· 

kerndoel 54

 “In onze wereld worden we vooral opgemerkt en gewaardeerd om wat we doen. Alsof ons 'er zijn' op zich geen werkelijke betekenis heeft.” las ik afgelopen week in een nieuwsbrief. Ik moest meteen denken aan expressie. Expressie heeft alles te maken met het er 'zijn'.  Je geeft immers door je gevoelens en ervaringen te uiten een stukje van jezelf bloot.  Expressie is een gevoel dat je uit met je gezicht, je gebaren, je muziek of andere kunstvorm. 

 

Afgelopen woensdag was ik aan het schilderen met twee dames die beide moeder zijn van twee kinderen. Het gesprek ging over expressie op school. De ene moeder vertelde dat haar zoon vaak gefrustreerd uit school komt omdat hij nooit eens mag tekenen wat hij wil maar altijd precies moet doen wat de juf zegt. De andere moeder vertelde dat haar kind op het rapport altijd goedjes had gehad voor expressie. Iets wat onlosmakelijk bij haar dochter hoorde en dit was door de leerkrachten ook altijd benoemd. Opeens was zij in die beoordeling gezakt. Zij begreep dit niet en haar dochter al helemaal niet. Die had het gevoel minder goed te zijn geworden in haar 'zijn' legde moeder uit.

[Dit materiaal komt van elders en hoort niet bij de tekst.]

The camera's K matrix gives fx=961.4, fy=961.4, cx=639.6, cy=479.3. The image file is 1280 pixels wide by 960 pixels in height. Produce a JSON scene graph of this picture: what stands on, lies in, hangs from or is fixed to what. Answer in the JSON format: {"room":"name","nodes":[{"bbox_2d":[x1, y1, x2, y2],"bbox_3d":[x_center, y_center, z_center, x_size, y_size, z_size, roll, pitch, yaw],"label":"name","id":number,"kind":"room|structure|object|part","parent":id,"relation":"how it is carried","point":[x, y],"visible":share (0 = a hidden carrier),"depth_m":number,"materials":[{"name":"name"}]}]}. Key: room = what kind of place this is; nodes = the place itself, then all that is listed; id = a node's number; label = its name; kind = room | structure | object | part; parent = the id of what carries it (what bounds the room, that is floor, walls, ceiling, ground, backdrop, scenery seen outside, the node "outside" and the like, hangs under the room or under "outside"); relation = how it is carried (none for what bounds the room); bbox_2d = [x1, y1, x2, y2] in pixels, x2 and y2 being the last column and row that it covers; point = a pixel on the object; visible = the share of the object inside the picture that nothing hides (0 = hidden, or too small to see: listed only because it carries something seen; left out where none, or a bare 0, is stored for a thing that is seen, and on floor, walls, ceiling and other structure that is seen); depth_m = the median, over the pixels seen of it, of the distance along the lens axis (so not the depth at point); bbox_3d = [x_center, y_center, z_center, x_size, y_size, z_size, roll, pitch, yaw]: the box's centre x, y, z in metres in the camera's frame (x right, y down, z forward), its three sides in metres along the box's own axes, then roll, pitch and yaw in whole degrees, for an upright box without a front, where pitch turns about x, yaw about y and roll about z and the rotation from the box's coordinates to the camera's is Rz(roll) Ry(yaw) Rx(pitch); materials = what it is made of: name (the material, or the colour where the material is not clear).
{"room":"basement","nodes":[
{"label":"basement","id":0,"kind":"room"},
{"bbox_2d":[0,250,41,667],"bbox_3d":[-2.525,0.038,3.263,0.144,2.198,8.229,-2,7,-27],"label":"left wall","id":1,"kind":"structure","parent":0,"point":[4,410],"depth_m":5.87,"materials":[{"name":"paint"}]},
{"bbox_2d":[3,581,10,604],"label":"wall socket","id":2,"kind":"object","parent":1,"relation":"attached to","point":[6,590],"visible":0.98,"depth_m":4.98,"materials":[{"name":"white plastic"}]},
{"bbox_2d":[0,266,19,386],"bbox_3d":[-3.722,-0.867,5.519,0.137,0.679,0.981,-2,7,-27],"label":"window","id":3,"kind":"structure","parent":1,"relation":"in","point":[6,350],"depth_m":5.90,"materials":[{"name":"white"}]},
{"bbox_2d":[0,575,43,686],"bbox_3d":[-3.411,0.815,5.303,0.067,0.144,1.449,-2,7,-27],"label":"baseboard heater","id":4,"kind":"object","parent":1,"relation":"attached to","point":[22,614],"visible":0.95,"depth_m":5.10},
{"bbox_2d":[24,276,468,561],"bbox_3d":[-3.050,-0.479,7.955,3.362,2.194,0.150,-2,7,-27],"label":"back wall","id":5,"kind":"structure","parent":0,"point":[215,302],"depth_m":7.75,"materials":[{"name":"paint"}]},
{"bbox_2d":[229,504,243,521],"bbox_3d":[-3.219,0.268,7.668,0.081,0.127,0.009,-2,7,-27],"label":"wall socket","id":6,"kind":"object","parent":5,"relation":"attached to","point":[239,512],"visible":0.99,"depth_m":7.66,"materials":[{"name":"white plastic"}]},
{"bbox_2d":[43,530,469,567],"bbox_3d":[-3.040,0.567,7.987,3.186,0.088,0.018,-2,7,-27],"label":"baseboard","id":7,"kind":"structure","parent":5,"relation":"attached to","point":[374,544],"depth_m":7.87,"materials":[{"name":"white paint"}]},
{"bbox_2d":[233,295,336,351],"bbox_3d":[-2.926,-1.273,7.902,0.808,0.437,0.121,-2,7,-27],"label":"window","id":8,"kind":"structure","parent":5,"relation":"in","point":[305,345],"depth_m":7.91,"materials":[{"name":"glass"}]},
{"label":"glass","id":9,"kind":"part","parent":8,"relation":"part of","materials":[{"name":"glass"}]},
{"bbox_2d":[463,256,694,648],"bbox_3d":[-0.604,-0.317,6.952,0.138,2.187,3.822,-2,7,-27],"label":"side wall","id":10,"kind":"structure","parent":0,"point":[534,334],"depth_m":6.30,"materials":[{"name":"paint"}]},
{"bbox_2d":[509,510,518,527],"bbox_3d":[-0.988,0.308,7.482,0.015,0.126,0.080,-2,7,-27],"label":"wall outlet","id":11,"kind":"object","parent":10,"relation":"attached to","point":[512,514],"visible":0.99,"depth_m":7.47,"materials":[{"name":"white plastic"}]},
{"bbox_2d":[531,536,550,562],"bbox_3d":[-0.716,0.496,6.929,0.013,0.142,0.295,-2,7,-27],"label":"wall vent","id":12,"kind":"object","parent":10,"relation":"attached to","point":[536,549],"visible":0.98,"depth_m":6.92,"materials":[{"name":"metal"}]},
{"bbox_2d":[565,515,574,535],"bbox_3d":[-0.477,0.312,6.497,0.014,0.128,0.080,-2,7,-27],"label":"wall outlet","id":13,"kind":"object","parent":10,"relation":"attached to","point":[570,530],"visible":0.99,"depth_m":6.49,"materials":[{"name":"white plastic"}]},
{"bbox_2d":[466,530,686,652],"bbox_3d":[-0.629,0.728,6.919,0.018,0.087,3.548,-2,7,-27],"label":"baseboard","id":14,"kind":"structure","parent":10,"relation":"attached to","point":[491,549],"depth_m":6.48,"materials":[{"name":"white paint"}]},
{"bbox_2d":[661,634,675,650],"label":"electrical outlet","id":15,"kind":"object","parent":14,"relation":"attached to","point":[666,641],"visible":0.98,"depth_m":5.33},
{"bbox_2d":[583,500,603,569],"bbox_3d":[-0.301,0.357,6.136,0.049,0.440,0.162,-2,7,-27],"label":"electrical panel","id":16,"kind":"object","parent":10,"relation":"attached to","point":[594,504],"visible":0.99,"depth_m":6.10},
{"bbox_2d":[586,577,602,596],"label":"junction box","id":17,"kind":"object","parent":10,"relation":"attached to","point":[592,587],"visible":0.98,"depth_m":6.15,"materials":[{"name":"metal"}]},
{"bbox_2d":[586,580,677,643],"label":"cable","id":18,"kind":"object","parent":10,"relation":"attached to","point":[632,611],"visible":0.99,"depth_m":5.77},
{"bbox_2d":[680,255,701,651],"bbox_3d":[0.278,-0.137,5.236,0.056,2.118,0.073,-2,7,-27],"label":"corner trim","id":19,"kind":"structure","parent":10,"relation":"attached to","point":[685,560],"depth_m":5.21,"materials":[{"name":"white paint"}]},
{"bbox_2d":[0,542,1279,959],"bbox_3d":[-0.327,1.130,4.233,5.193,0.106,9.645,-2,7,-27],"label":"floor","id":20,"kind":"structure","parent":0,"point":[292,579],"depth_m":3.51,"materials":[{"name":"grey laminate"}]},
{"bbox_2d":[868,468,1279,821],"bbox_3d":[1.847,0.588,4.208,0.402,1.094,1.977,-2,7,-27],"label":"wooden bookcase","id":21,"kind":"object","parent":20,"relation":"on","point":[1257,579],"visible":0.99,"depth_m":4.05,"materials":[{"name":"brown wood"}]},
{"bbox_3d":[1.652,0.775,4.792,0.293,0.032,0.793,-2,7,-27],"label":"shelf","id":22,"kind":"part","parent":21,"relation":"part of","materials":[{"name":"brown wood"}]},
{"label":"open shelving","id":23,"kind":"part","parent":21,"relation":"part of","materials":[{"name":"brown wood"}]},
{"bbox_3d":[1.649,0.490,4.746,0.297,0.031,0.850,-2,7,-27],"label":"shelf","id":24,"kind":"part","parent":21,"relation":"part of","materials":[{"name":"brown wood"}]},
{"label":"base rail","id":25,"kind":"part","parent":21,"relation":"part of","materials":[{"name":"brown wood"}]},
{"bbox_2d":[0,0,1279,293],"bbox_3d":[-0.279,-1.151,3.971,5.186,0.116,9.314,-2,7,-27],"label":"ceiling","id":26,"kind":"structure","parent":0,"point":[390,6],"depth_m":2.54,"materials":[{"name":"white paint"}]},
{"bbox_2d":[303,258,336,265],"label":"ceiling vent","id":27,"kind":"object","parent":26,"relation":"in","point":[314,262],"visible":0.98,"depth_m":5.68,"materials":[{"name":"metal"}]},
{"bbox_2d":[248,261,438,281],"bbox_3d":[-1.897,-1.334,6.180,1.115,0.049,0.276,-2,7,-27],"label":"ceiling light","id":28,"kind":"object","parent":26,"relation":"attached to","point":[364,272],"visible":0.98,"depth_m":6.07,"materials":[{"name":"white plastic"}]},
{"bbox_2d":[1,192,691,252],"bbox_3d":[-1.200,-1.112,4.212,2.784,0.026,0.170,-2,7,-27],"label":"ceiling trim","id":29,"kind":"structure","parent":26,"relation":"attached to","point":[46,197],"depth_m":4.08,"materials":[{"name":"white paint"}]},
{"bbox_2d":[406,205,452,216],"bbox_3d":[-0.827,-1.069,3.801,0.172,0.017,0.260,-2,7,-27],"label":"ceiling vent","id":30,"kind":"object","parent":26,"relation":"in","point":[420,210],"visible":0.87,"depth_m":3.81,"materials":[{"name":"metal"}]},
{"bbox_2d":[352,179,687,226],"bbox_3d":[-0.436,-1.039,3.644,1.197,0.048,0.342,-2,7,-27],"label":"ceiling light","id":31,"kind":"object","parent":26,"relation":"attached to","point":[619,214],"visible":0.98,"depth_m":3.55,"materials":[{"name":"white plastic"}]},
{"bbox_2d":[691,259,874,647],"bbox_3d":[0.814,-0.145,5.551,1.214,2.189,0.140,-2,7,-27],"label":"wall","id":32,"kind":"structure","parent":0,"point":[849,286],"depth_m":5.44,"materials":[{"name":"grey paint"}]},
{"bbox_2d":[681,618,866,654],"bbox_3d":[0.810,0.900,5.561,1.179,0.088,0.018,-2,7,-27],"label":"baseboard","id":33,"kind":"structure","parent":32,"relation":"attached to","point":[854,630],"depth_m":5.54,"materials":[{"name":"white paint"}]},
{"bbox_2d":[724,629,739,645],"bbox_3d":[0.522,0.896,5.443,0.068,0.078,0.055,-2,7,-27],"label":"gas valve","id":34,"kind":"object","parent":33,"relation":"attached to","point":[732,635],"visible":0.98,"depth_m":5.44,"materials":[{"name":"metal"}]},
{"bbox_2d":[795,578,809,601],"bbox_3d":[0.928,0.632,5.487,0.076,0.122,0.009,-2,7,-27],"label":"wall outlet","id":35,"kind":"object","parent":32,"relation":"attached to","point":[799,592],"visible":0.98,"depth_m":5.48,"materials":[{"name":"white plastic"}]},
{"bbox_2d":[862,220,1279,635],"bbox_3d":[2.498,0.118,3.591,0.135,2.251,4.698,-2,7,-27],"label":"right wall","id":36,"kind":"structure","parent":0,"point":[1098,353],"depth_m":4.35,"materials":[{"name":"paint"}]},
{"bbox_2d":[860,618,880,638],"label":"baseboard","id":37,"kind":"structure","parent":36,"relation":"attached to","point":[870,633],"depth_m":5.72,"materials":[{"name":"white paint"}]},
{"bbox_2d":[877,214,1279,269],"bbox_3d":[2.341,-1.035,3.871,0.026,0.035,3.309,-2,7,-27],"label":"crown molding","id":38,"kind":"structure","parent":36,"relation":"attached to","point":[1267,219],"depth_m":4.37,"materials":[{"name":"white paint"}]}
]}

Kijkend naar de kerndoelen die worden gesteld aan expressievakken in het basisonderwijs (kunstzinnige oriëntatie) zegt kerndoel 54 het volgende: De leerlingen leren beelden, muziek, taal, spel en beweging te gebruiken om er gevoelens en ervaringen mee uit te drukken en te communiceren.
Als je een kind gaat vertellen dat het zich moet uiten op een manier zoals jij dat wilt (zoals in het geval van de zoon) heeft dit niets te maken met een kind leren uitdrukken en communiceren maar alles met het aanleren van een manier. Jouw manier. Dit kan zorgen voor frustratie en een 'laat maar' houding. Een kind minder of negatief beoordelen (zoals bij de dochter) kan zorgen dat het zich onzeker gaat voelen en het zich niet meer dúrft uit te drukken.
Nou wordt er in het onderwijs  verwacht dat je het werk van de kinderen beoordeelt. Weet daarom goed volgens welke criteria je dit doet en leg deze ook uit aan kinderen, zodat ze niet het gevoel krijgen op hun  te worden afgerekend.

 

 Als je na je lessen gesprekken voert met de kinderen over het gemaakte werk zonder daarbij een oordeel of iets mooi is (want mooi is een persoonlijke mening), kan je het hebben over wat ze hebben ervaren. Je kan ze over wat de verschillen en de overeenkomsten in de werken laten benoemen. De kinderen zullen hierdoor leren dat er verschillen zijn in manieren van uiten en in manieren van zijn. (En daarmee heb je dus meteen kerndoel 55 te pakken). Soms hebben ze iets gemeen met de één en soms met de ander. Of soms met niemand. En dat is ook prima. Op deze manier neem je het stukje 'zijn' mee in je les en geef je kinderen het gevoel dat je ze ook serieus neemt en ze ziet.